Bring more water than expected for the duration of the hike, Subaey recommended: “Think about the worst case scenario, then pack your bag.”

Consider the needs of others

Being prepared for any type of emergency is an integral part of hiking culture. Ensuring the safety of yourself and others during a hike should be a key priority for those involved.

“Let’s say you just kind of wing it and go out for the day. One of your friends that is with you said they were fit… but are just too exhausted or tired, what would you do?,” she asked rhetorically.

She advised hikers to think about all possibilities when planning a trip with multiple people, including the possibility of not receiving a mobile signal or unexpected injuries that can increase the total time required to complete the hike.

“Think about the simple problems and how that could impact your hike,” she cautioned.

Creating a hiking culture of ‘smart’ people who are ‘prepared’

Rainbow Valley in Fujairah, United Arab Emirates. (Twitter)
Rainbow Valley in Fujairah, United Arab Emirates. (Twitter)

Set up in 2011, UAE Trekkers cater to adventurous residents who are curious to explore the country’s beautiful desert landscape. It also operates tours outside the UAE, including in Oman, another go-to destination in the Gulf region for nature lovers.

Subaey said that she established the company to ensure that people are safe and guided by trained professionals who know the trails well. She continues to encourage hikers to take learn from professionals who can offer the tips needed to stay safe.

Hiking with a group of people who are all trained is one step closer to creating a safer community, she said.

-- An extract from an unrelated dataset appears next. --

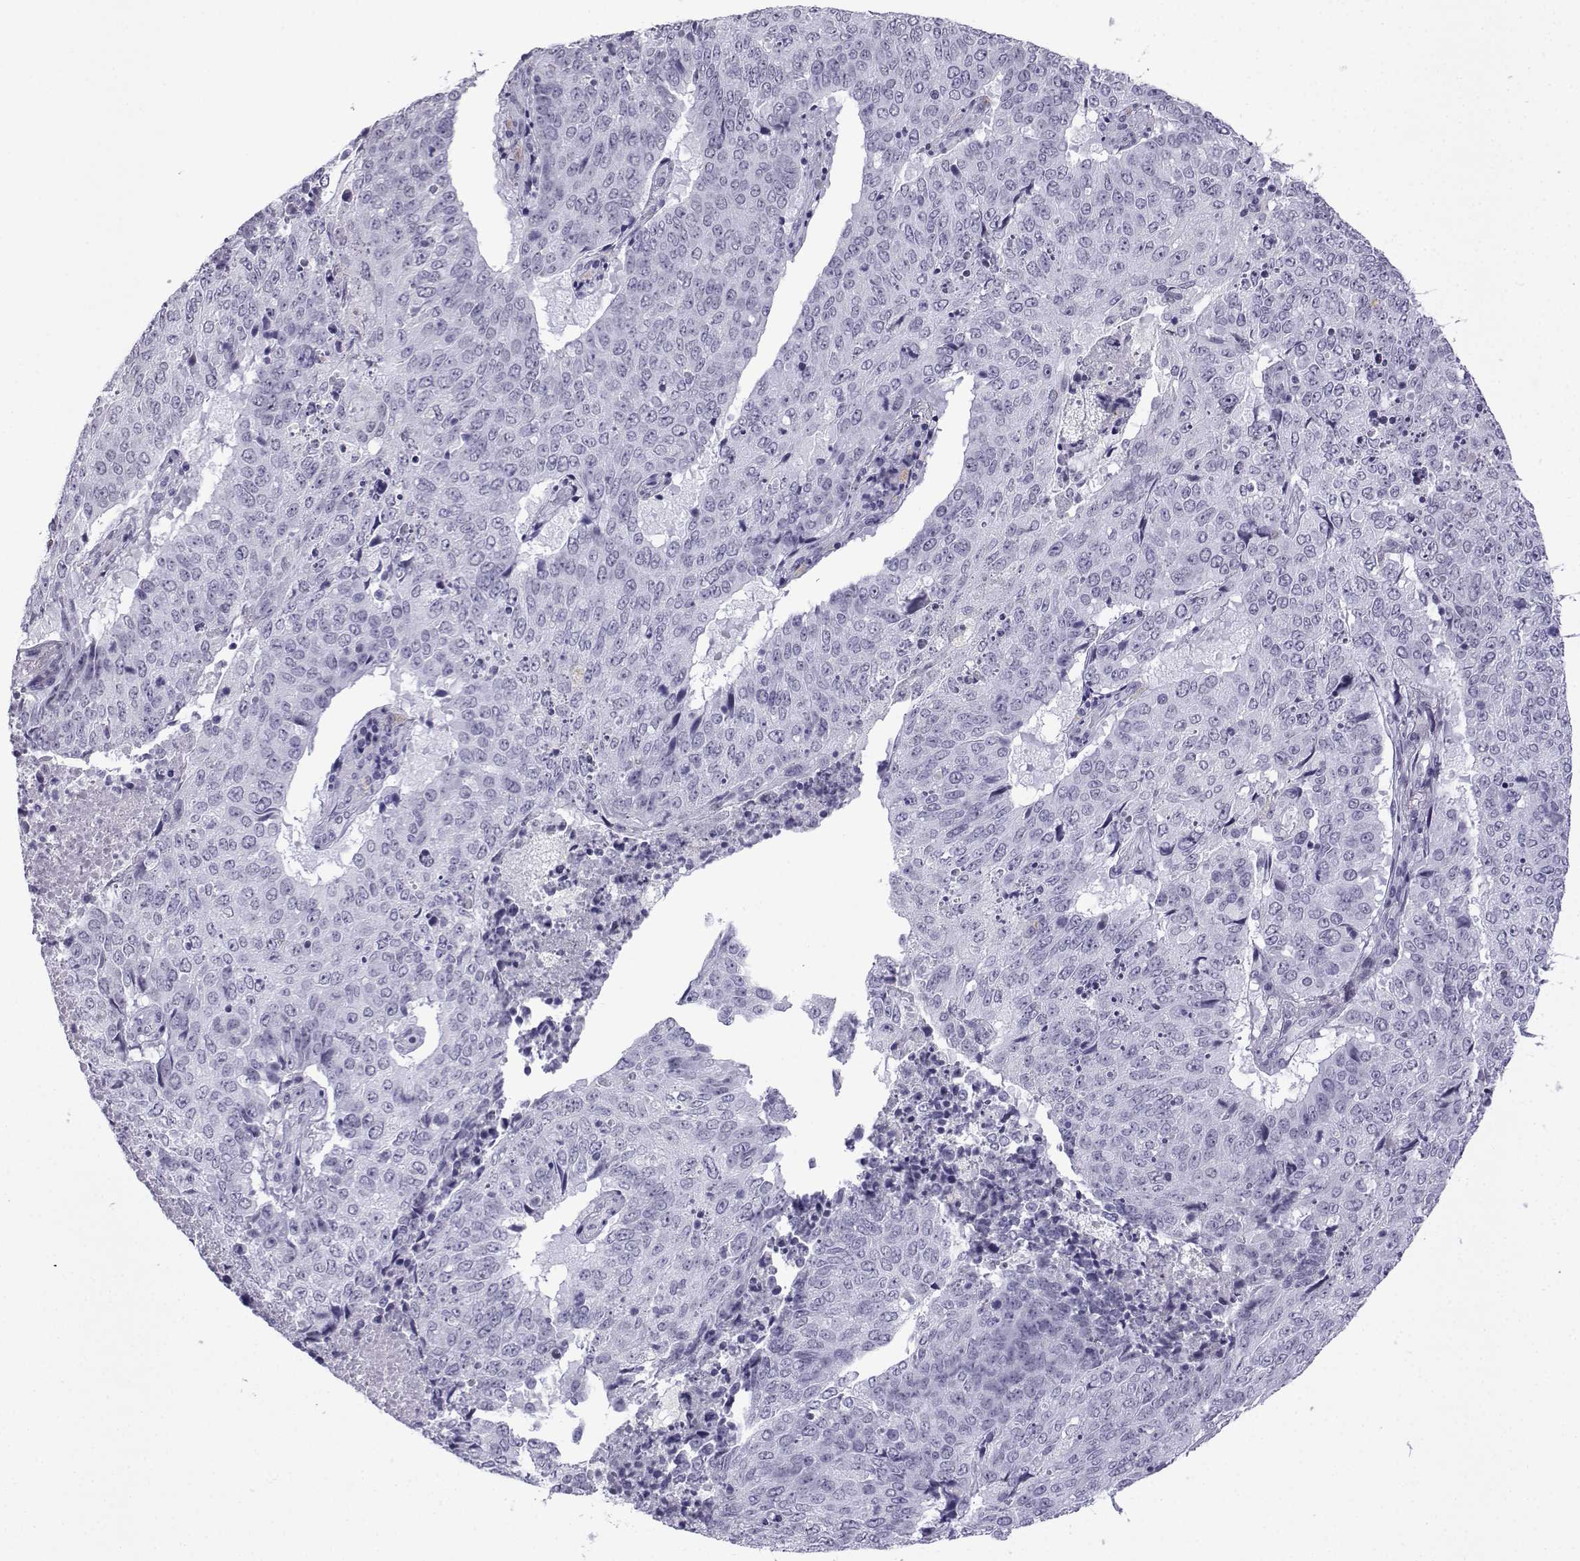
{"staining": {"intensity": "negative", "quantity": "none", "location": "none"}, "tissue": "lung cancer", "cell_type": "Tumor cells", "image_type": "cancer", "snomed": [{"axis": "morphology", "description": "Normal tissue, NOS"}, {"axis": "morphology", "description": "Squamous cell carcinoma, NOS"}, {"axis": "topography", "description": "Bronchus"}, {"axis": "topography", "description": "Lung"}], "caption": "This is an immunohistochemistry (IHC) micrograph of lung squamous cell carcinoma. There is no staining in tumor cells.", "gene": "MRGBP", "patient": {"sex": "male", "age": 64}}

“When people are out, and there’s a culture of people being smart and prepared with hiking shoes and water, that’s a great community.”

She believes that if there are enough people who are experienced and prepared, they can cover the ones who are not.

The UAE is home to numerous hiking spots that are scattered across all seven emirates, offering stunning views of soaring mountain peaks, valleys and the coast, as well as lots of animal and plant life.

Some of the most popular trails are Wadi Shawka, Hatta Mountain, Rainbow Valley, al-Hajar Mountains, Jabal Jais, and Jabal Hafeet.